DOCUMENT SEGMENT:
────────────────

In a 5-4 decision handed down Friday morning, the court ruled that the U.S. constitution grants gay residents in all 50 states the right to marry. Denying them that right violates the 14th Amendment, which grants citizens equal protection under the law.
"It's nice to see the United States catch up to Canada."
Hawkes said that the right to marry comes with other legal rights, such as hospital visitation, adoption and pension eligibility.
"It's an amazing message for gay and lesbian Americans who love each other and just want to be married," Hawkes said.
In dozens of countries around the world, he noted, gay citizens face arrest or worse for merely gathering in groups, which makes the ruling "a very powerful message for around the world."
Hawkes said although the ruling is worthy of celebration, there is still a lot of work to go toward equality — including in Canada.
The ruling came down just as Pride weekend in Toronto was getting underway. More than one million people are expected to take part in festivities across the city, including Sunday's Pride Parade.
"It's incredible," Pride Toronto executive director Mathieu Chantelois told CBC News Network of the ruling. "Love won and that's really, really exciting for everybody here."
Many revellers head to Toronto from south of the border for Pride weekend, Chantelois said.
"We will celebrate with all of them," he said.
But, he added, despite the reason to celebrate, advocacy work for gay rights must continue.
"There are 30 states right now in the U.S. where you can get fired just for being gay," Chantelois said. "So this is an amazing victory, but the fight is real and we're not going to stop."
Pride weekend itself is a very political event, he said, noting that events include advocacy and outreach, particularly in recent years for the transgender community. This year also marks the first time that the event has had a youth ambassador, Chantelois said.
"Everything we do is political," he said. "But hey, we're still going to have a good time."

────────────────

TASKS TO COMPLETE:
A. Check each statement against the news article on the same-sex marriage ruling and Toronto Pride, answering yes or no and quoting the words that decide it: (i) The court's decision was 6-3. (ii) More than one million people are expected at the Pride festivities in Toronto. (iii) This year is the first time the Pride event has had a youth ambassador.
B. Quote everything in the news article on the same-sex marriage ruling and Toronto Pride from "In dozens of" down to "weekend, Chantelois said.".
You won't need the items to do anything here.

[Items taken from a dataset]

────────────────

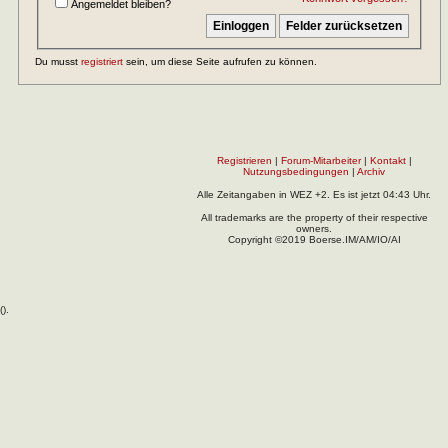
Angemeldet bleiben?
Du musst
registriert
sein, um diese Seite aufrufen zu können.
Registrieren
|
Forum-Mitarbeiter
|
Kontakt
|
Nutzungsbedingungen
|
Archiv
Alle Zeitangaben in WEZ +2. Es ist jetzt
04:43
Uhr.
All trademarks are the property of their respective
owners.
Copyright ©2019 Boerse.IM/AM/IO/AI
(
).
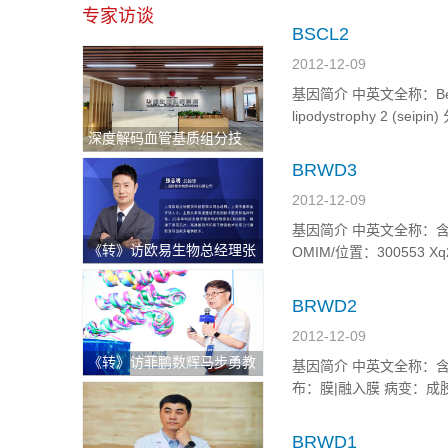
专家访谈
BSCL2
2012-12-09
基因简介 中英文全称：Bernardi
lipodystrophy 2 
深度解码血管基质组分技
痉挛性截瘫综合征|脊肌萎缩, 末梢
术：重塑退行性骨关节炎治
BRWD3
疗新格局与医疗出海中东新
2012-12-09
机遇
基因简介 中英文全称：含镇静域和W
《转》访欧易生物总经理张
OMIM/位置：300553 Xq21
志明：持续逆势快速增长！
破解科研服务"不可能三
BRWD2
角"的硬核逻辑
2012-12-09
《转》访菲鹏数辉马步勇教
基因简介 中英文全称：含镇静域和W
授｜AI与分子模拟引领生物
布：膜|融入膜 病变：成胶质细 
医药创新，“构象选择机制”
开辟药物动态设计新纪元
BRWD1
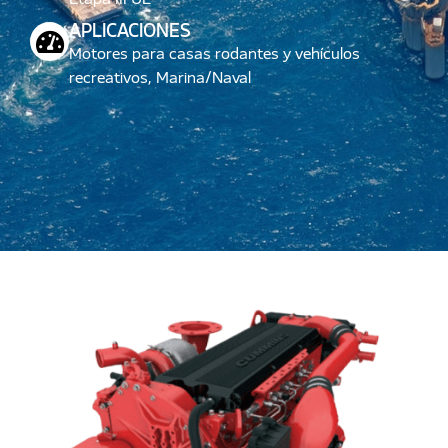
Etapa III UE
APLICACIONES
Motores para casas rodantes y vehículos
recreativos, Marina/Naval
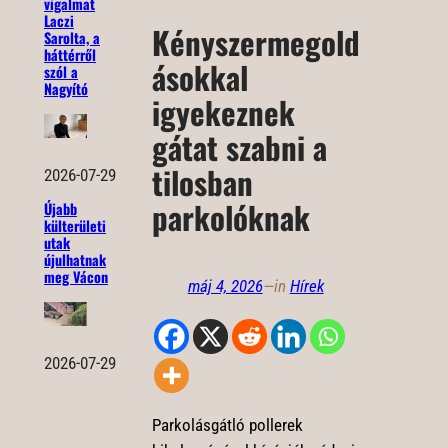
vigalmat
Laczi
Kényszermegold
Sarolta, a
háttérről
ásokkal
szól a
Nagyító
igyekeznek
gátat szabni a
tilosban
2026-07-29
parkolóknak
Újabb
külterületi
utak
újulhatnak
meg Vácon
máj 4, 2026
—
in
Hírek
2026-07-29
Parkolásgátló pollerek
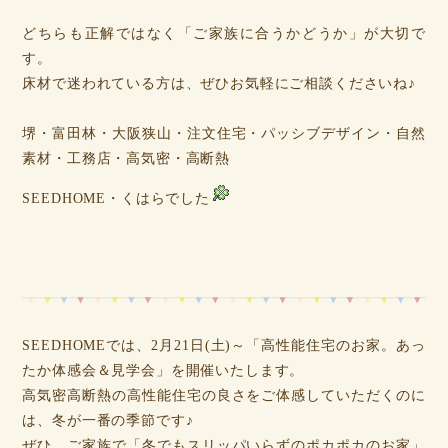
どちらも正解ではなく「ご家族に合うかどうか」が大切で
す。
床材で迷われている方は、ぜひお気軽にご相談くださいね♪
堺・富田林・大阪狭山・注文住宅・パッシブデザイン・自然
素材・工務店・高気密・高断熱
SEEDHOME・くはらでした
SEEDHOMEでは、2月21日(土)～「高性能住宅のお家。あっ
たか体感会＆見学会」を開催いたします。
高気密高断熱の高性能住宅の良さをご体感していただくのに
は、冬が一番の季節です♪
ぜひ、ご家族で「冬でもスリッパいらずのポカポカのお家」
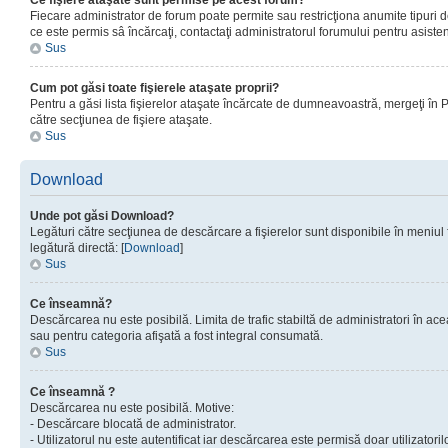
Ce fişiere ataşate sunt permise pe acest forum?
Fiecare administrator de forum poate permite sau restricţiona anumite tipuri de
ce este permis sâ încărcaţi, contactaţi administratorul forumului pentru asisten
Sus
Cum pot găsi toate fişierele ataşate proprii?
Pentru a găsi lista fişierelor ataşate încărcate de dumneavoastră, mergeţi în Pan
către secţiunea de fişiere ataşate.
Sus
Download
Unde pot găsi Download?
Legături către secţiunea de descărcare a fişierelor sunt disponibile în meniul
legătură directă: [
Download
]
Sus
Ce înseamnă?
Descărcarea nu este posibilă. Limita de trafic stabiltă de administratori în ac
sau pentru categoria afişată a fost integral consumată.
Sus
Ce înseamnă ?
Descărcarea nu este posibilă. Motive:
- Descărcare blocată de administrator.
- Utilizatorul nu este autentificat iar descărcarea este permisă doar utilizatorilo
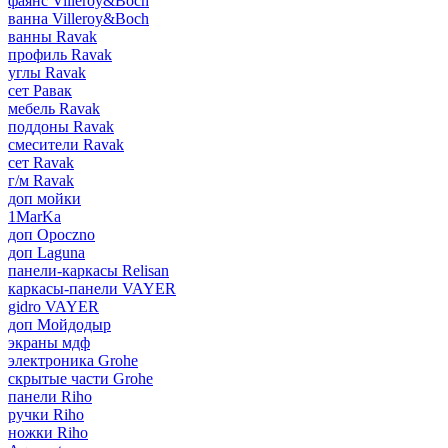
фаянс Villeroy&Boch
ванна Villeroy&Boch
ванны Ravak
профиль Ravak
углы Ravak
сет Равак
мебель Ravak
поддоны Ravak
смесители Ravak
сет Ravak
г/м Ravak
доп мойки
1MarKa
доп Opoczno
доп Laguna
панели-каркасы Relisan
каркасы-панели VAYER
gidro VAYER
доп Мойдодыр
экраны мдф
электроника Grohe
скрытые части Grohe
панели Riho
ручки Riho
ножки Riho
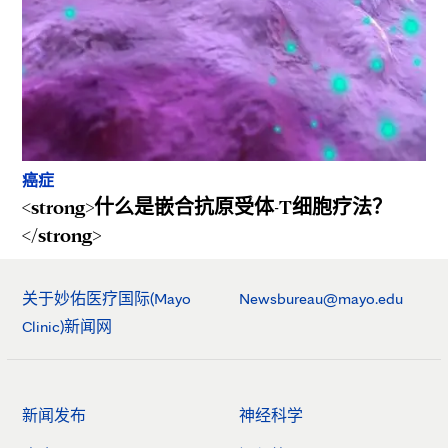
癌症
<strong>什么是嵌合抗原受体-T细胞疗法？
</strong>
关于妙佑医疗国际(Mayo
Newsbureau@mayo.edu
Clinic)新闻网
新闻发布
神经科学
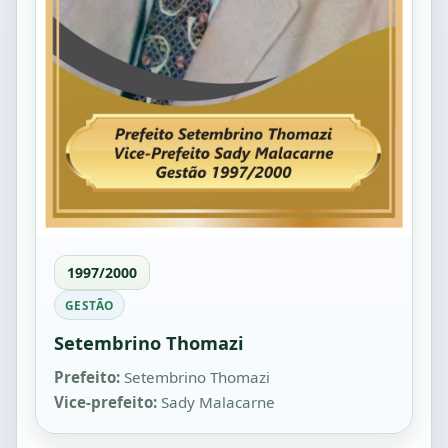
1997/2000
GESTÃO
Setembrino Thomazi
Prefeito:
Setembrino Thomazi
Vice-prefeito:
Sady Malacarne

────────────────

WRITTEN ANSWERS:
A.
(i) No: "In a 5-4 decision handed down Friday morning"
(ii) Yes: "More than one million people are expected to take part in festivities across the city"
(iii) Yes: "This year also marks the first time that the event has had a youth ambassador"

B.
In dozens of countries around the world, he noted, gay citizens face arrest or worse for merely gathering in groups, which makes the ruling "a very powerful message for around the world."
Hawkes said although the ruling is worthy of celebration, there is still a lot of work to go toward equality — including in Canada.
The ruling came down just as Pride weekend in Toronto was getting underway. More than one million people are expected to take part in festivities across the city, including Sunday's Pride Parade.
"It's incredible," Pride Toronto executive director Mathieu Chantelois told CBC News Network of the ruling. "Love won and that's really, really exciting for everybody here."
Many revellers head to Toronto from south of the border for Pride weekend, Chantelois said.